AFTER a particularly hectic time in Westminster, I was delighted to be able to enjoy a few days rest with the family at home. Our beautiful constituency is even more wonderful in the glorious sunshine we enjoyed over the Easter period.

However, as wonderful as the sunny warm weather has been, the climate change protests that have been going on across London reinforce the stark warnings that our actions are contributing to global warming which is harming our planet.

As well as MPs returning to Parliament on Tuesday, we also had a visit from Greta Thunberg, the remarkable 16-year old who has been a key figurehead in inspiring so many young people to take up this important cause.

As minister for energy and clean growth, I was happy to debate this topic in the House of Commons on Tuesday, both answering an Urgent Question on the protests and delivering a statement on our progress in decarbonising our economy.

In my statement, I welcomed the passion and fervour of the protesters, and their constant reminder to us of the duties we face in raising our eyes for the next few years of the conversation about our relationship with Europe and thinking about the long-term challenges that we face.

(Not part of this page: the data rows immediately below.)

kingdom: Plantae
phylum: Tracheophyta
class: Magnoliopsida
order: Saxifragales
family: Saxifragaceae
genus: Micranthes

However, I also hope those who have taken their passion public will continue to express their views without disrupting the daily lives of ordinary people, and without endangering the safety of the public or undermining the consensus we will need to support further, bolder action.

I think it is also important to recognise and celebrate the huge progress that we have made already in decarbonising our economy.

That is why I was delighted that last year saw another record year for renewables, which generated 53 per cent of our electricity, whilst coal generation continued to fall to just five per cent.

Our ‘Powering Past Coal’ commitment, which I launched along with the Canadian Climate Minister, means that our power mix will be completely free from coal by 2024. In addition, we have said that by 2030 up to 70 per cent of our electricity generation will be from clean renewable sources, as we continue to decarbonise our economy.

We also know that we have to do more. That is why we have commissioned advice from the Committee on Climate Change on our long-term targets, including on the setting of a net zero target. I look forward to receiving a response from the committee later this year.